Il piano dovrebbe essere annunciato in settimana alle Nazioni Unite.
“Sicurezza equivale a giustizia” ha detto tracciando un parallelo tra la
lotta del suo popolo e quella centenaria per i diritti civili negli
Stati Uniti. Il Presidente ha ricordato King e Lincoln e ha poi esortato
la comunità internazionale “a smetterla di nascondersi dietro agli
inviti a ritornare ai negoziati”.
Ma il discorso di lunedì è stata solo la
prima tappa del viaggio americano di Abbas. Ieri, infatti, il leader di
Fatah aveva incontrato il Segretario di Stato americano Kerry a New
York. I due hanno discusso dell’importanza di fornire aiuto umanitario a
Gaza dove più di 100.000 persone sono ancora senza un tetto. Il
Segretario statunitense ha ribadito la necessità di giungere ad una pace
secondo la formula di due stati per due popoli e si è proposto come mediatore nelle prossime negoziazioni.

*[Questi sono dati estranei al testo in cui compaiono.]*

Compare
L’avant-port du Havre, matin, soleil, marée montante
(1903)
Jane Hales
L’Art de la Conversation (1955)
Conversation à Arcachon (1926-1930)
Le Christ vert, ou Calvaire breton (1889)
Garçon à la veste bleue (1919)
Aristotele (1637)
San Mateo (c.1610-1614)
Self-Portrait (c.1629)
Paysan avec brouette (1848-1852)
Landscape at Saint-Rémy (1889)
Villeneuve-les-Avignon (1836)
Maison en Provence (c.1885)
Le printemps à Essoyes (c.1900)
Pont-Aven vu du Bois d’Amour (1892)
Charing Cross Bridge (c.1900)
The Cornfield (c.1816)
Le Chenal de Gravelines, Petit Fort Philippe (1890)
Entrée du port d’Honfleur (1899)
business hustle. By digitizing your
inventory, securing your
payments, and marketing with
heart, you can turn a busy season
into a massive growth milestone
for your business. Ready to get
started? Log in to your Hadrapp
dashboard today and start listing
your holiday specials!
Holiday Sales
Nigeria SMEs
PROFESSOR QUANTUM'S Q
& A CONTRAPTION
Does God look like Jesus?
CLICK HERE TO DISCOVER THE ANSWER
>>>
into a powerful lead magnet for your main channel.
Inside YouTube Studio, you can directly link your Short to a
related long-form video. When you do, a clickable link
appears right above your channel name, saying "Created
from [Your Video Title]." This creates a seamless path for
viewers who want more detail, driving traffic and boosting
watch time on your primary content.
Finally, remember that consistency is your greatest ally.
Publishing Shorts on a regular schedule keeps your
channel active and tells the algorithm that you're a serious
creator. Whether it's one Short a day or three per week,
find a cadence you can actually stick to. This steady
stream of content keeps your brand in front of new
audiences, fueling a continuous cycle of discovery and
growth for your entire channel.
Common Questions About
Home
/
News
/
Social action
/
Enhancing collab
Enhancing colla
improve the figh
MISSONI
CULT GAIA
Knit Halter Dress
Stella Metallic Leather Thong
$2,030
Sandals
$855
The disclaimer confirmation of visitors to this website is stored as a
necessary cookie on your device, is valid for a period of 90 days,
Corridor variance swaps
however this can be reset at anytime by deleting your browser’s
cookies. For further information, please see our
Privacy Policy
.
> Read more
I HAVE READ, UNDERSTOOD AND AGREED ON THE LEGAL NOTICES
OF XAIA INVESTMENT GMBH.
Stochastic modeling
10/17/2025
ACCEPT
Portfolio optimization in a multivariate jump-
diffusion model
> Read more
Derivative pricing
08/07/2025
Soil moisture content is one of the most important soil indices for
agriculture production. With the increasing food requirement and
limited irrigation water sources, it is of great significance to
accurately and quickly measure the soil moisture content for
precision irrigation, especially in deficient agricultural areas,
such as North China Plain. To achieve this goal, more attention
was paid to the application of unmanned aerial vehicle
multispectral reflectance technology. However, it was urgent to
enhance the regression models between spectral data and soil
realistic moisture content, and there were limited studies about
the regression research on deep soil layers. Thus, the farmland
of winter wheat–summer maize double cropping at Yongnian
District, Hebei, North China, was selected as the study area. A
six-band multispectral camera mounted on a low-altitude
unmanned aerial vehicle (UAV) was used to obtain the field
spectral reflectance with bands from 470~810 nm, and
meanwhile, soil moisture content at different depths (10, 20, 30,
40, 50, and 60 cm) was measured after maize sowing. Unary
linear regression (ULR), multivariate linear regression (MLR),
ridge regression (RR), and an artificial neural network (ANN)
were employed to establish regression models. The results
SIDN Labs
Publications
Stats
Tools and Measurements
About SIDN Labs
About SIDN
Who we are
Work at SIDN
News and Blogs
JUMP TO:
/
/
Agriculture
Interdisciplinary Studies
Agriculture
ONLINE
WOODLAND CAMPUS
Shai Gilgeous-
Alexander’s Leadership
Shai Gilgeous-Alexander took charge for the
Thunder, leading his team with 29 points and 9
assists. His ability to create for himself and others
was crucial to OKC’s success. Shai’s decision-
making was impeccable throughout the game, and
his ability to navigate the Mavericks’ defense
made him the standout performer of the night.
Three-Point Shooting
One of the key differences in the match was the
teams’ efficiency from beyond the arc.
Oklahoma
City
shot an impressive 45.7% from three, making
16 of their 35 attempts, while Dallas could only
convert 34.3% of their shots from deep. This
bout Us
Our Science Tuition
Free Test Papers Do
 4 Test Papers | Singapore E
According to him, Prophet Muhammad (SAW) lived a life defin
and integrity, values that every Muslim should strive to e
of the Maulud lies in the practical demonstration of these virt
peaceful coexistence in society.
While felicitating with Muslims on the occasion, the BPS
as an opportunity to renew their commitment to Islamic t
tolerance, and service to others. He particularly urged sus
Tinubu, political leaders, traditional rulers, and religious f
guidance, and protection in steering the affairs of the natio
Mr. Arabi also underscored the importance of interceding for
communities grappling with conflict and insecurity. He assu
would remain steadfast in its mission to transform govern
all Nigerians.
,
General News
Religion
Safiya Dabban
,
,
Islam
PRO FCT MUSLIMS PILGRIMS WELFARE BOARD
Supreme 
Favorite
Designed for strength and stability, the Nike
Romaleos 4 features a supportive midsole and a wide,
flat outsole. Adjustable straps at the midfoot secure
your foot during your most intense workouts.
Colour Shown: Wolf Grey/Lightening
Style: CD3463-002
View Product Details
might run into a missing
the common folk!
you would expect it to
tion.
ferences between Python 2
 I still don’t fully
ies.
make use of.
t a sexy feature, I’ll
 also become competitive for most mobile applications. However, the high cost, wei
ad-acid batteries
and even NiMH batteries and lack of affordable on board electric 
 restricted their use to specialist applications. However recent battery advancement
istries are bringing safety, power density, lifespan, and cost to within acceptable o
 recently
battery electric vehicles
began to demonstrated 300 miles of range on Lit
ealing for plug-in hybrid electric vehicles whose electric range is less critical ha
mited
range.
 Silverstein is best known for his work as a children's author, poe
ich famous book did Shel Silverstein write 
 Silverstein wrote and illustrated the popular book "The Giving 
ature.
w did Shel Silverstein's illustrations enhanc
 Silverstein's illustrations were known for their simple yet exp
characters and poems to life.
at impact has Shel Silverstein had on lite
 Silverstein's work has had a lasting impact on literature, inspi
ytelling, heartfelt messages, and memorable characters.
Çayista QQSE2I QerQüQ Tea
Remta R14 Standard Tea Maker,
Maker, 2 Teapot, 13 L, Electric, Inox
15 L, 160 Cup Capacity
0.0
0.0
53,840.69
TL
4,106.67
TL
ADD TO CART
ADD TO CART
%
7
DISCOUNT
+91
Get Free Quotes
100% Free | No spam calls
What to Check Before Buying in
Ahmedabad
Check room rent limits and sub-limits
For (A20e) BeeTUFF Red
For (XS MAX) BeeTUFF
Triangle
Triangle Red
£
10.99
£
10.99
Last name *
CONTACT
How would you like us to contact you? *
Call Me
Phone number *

Washington ha inoltre annunciato che darà
alla Striscia di Gaza 71 milioni di dollari: 59 milioni saranno
destinati ai progetti dell’UNRWA (Agenzia delle Nazioni Unite per il Soccorso e l’Occupazione), 12 milioni, invece, saranno distributi a varie organizzazioni umanitarie.
“A questa cifra – sottolinea il Dipartimento di Stato – “bisogna
aggiungere i 47 milioni di dollari per assistenza umanitaria annunciati
dal Segretario Kerry il 21 luglio. Per cui la somma complessiva supera i
118 milioni di dollari in aiuti”.
Ma se il clima politico e diplomatico è (apparentemente) disteso, tutt’altra atmosfera si vive nei Territori Occupati. A Hebron
migliaia di persone hanno partecipato ai funerali di Amer Abu Aisha e
Marwan al-Qawasmeh, uccisi ieri dall’esercito israeliano durante uno
scontro a fuoco. Secondo Tel Aviv i due avrebbero rapito ed
ucciso i tre giovani coloni a giugno la cui sparizione aveva dato inizio
ad una caccia all’uomo furibonda da parte d’Israele (centinaia di
arresti – principalmente di Hamas – e decine di vittime palestinesi). Il
governatore di Hebron ha parlato di “esecuzione” perché le autorità
israeliane non hanno fatto nulla per arrestarli e interrogarli.
La rabbia dei tanti palestinesi accorsi a dare l’ultimo saluto alle due
vittime si è tradotta subito dopo la fine delle esequie funebri in
violenti scontri con i soldati israeliani che hanno utilizzato pallottole vere e ricoperte di gomma. Al momento si contano 20 feriti da parte palestinese. Un uomo, colpito alla testa, sarebbe in condizioni gravi.
Rabbia e scontri anche a Gerusalemme vicino alla moschea di al-Aqsa.
Secondo testimoni oculari i tafferugli sarebbero stati provocati dalla
decisione delle autorità di Tel Aviv di cacciare i palestinesi dal sito
sacro per i musulmani. La disposizione avrebbe generato subito il
malcontento dei palestinesi che avrebbero incominciato a lanciare pietre
verso la polizia israeliana che avrebbe risposto usando gas
lacrimogeni, proiettili ricoperti di gomma e granate stordenti. Il bilancio è di 27 i feriti (di cui 12 intossicati dai gas inalati).
A Gaza, invece, hanno iniziato uno sciopero di tre giorni i dipendenti delle pulizie degli ospedali. Protestano perché non ricevono lo stipendio da cinque mesi. I lavoratori minacciano uno sciopero generale qualora la situazione non dovesse essere risolta al più presto. Fatah e Hamas si scambiano le accuse per il mancato pagamento, mentre il Ministro della Sanità di Gaza Ashraf al-Qidra ha avvertito delle gravi ripercussioni che potrebbe avere lo sciopero dei lavoratori. Soltanto la scorsa settimana 180 interventi chirurgici sono stati rimandati a causa dello sciopero degli addetti alle pulizie.